BEGIN DOCUMENT EXTRACT

So, what is lupus? The Systemic Lupus Erythematosus (SLE) disease is an autoimmune disease that affects the body’s immune system. It has also been shown that a combination of genes, hormones and environmental factors can cause symptoms to occur. At this time, there is no known cause or cure for SLE, but there are ways to cope and minimize irritation. There are several other circumstances under which symptoms can be triggered:
- at puberty
- after childbirth
- through sunlight
- during the menopause
- after viral infection
- as a result of trauma
- after a prolonged course of medication
SLE Lupus Symptoms
Symptoms vary from person to person, but there are many SLE symptoms that are common to all lupus disease patients. Certain drugs or infections can cause symptoms. Some of these symptoms include:
- fatigue and exhaustion
- aching and/or swollen joints
- lupus rashes on body and facial areas
Is Lupus Contagious?
Lupus is not contagious and cannot be passed from one person to another through contact or even by exchanging bodily fluids. The actual cause is unknown, but the origination and SLE has been identified within the body’s immune system. Various studies have shown that some aspects of SLE are hereditary and are genetically inherited.
Is Lupus Fatal?
Lupus isn’t usually fatal. Those that carefully manage their symptoms and maintain a healthy lifestyle generally live long, productive lives. SLE is a condition and has symptoms that may come and go or come, go and never return. Regardless of the intensity of the disease’s activity, there have been very few cases where lupus was deemed the cause of death, but it is not unheard of. Lupus itself doesn’t cause death, but it creates a situation where infection overwhelms the body and the immune system is inadequate to respond. A high level of sanitation and lupus treatment can almost always help avoid fatality.

END DOCUMENT EXTRACT

# PROBLEM DETAILS
Which circumstances does the lupus text list as able to trigger symptoms?

BEGIN DATA FOR ANALYSIS

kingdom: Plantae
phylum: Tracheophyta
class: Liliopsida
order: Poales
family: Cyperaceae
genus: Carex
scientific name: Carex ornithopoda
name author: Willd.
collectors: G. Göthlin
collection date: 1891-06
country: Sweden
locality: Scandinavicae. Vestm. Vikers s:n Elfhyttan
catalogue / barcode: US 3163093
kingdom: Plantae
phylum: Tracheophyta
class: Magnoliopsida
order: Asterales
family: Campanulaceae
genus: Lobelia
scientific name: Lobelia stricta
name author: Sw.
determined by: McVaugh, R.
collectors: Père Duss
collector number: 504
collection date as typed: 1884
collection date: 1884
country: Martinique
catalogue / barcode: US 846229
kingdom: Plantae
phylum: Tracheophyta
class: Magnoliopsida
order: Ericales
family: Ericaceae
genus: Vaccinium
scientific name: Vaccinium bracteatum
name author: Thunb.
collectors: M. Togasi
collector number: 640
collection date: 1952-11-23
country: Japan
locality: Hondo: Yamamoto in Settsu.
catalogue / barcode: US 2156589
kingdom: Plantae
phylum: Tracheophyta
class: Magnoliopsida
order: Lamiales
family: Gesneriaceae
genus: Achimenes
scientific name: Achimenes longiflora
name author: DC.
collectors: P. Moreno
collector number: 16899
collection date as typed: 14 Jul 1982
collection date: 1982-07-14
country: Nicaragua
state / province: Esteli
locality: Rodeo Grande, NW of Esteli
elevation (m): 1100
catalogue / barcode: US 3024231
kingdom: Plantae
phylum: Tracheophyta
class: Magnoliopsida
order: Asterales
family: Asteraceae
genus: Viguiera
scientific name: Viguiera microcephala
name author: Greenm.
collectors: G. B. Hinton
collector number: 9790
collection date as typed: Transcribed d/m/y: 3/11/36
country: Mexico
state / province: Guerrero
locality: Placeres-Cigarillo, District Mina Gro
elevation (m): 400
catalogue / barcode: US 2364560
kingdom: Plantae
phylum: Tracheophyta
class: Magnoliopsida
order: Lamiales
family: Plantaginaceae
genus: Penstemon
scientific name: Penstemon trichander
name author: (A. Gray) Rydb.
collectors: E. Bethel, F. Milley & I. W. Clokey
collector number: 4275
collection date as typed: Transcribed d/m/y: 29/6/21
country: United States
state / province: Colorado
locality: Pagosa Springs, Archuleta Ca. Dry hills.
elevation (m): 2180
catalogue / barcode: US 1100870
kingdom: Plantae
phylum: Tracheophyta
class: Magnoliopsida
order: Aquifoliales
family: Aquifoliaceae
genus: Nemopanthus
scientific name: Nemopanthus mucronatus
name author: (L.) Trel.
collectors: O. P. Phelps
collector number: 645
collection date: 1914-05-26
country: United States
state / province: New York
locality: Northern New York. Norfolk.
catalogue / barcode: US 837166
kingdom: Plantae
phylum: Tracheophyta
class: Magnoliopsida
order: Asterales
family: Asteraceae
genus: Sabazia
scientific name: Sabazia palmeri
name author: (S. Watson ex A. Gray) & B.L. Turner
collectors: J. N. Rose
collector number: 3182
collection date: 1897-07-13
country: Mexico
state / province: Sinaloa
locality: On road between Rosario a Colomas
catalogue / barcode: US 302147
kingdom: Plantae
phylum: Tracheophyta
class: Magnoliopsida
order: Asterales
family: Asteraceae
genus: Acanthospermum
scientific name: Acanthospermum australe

END DATA FOR ANALYSIS

# TASK RESULT
- at puberty
- after childbirth
- through sunlight
- during the menopause
- after viral infection
- as a result of trauma
- after a prolonged course of medication